For the past few months, the issue I have over and over run into has been pathfinding. Pathfinding as it stands is slow and inefficient. In January, I bumped the pathfinding issue to a high priority. I've since spent a lot of time trying to make it work.
I have made several attempts to fix it. One attempt used a different algorithm, and that made it worse. With recent map changes, there's places where it thinks it has a path, but completely breaks when it tries to execute that path. This approach used a brute force approach, where every 7 pixels relative to some position is a "node". On a map that's thousands of pixels big, you can already guess this is inefficient.
My last attempt tried to use triangulation. This was easier said than done. After an initial failure to attempt to find a library, I decided to write some code from scratch. There's surprisingly little information on this online, and me having no idea how to go about it presented several challenges. I managed to write some basic stuff, but it wasn't even constrained. Attempts to add constraints and account for padding failed. How adding holes to this outer hull is done is still something I have no idea how t odi. I did after this, however, find a library. Specifically, I found earcut.hpp. This looked promising, so I started to implement it. Once again... challenging.
The library does its job, don't get me wrong. it just isn't meant for this type of use, where there's complex shapes. In addition, there's lines where the outer hull splits into several lines, and then merge back together. The library isn't meant for this. Of course, it can be done. Other players have as well. I just have no idea how, and in spite of having spent hours on research, I still have no idea how to generate a navmesh. With C++, it's mostly Recast, Unity, or Unreal. None of those three can easily be applied.
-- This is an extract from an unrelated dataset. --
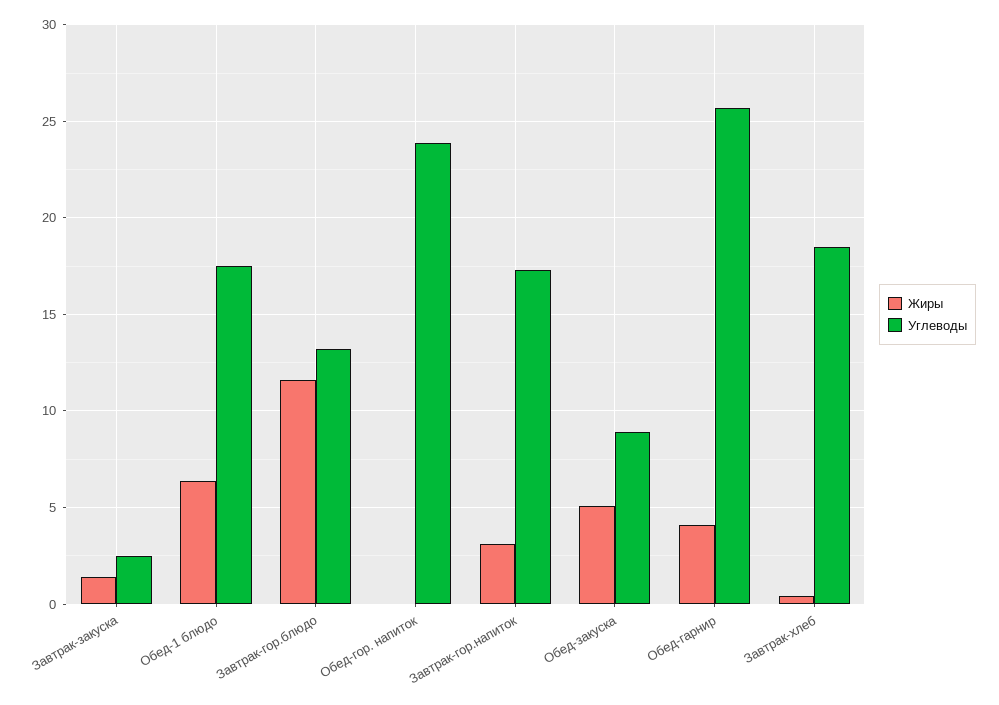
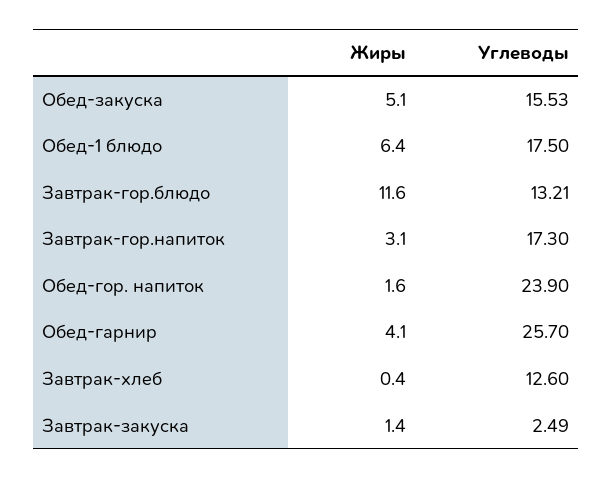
Жиры, Обед-гор. напиток: 0 -> 1.6
Углеводы, Обед-закуска: 9 -> 15.53
Углеводы, Завтрак-хлеб: 18.5 -> 12.6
The only remaining option I had to make this work was triangulation in some form. Proper pathfinding is a big deal, because it's the only way the library can be used to truly automate the game.
Therefore, this project will no longer be developed. Pathfinding is such a blocking issue that I can't just ignore it and move on with other parts of the library. The game is constantly evolving, as the home page says. I can't keep up with building the library, keeping it up to date, and dealing with pathfinding. I'm willing to bet I'm missing something super obvious, but I can't find any usable resources on how this is done. My own unsourced attempts didn't yield anything either.
I might find a solution some day, or even learn about it, but for now, I'm going to move on. I do have some alternate solutions to work around these issues, but they all require manual game data modifications. Keeping up with that is going to be extremely hard. So for now, I see no other choice but to leave it.
That being said, I'm going to leave the repo open (not archived) just on the off chance someone who actually knows how to generate navmeshes finds this and takes the time to submit a pull request. Until that happens, or like I said, I figure it out, the project will be on ice.
Note that this is a work in progress, and only supports primitive bot scripting at the moment. If you're looking for a fully working alternative while this is being built, check out ALBot, or stick to the website/steam client.
If you want to get started with this client, the rough equivalent of default.js is available in the apidocs
folder. Note that the code is subject to unnotified changes while the library is being developed.
Run init.py. This will set up the dependencies. If you decide to use virtualization (Docker), it's still recommended you do this before installing it in Docker. This is because of autocomplete. If you don't use autocomplete, you can naturally skip that.
This is intended to be a library, but in its current state, it isn't importable as one. Building can be done by running SCons.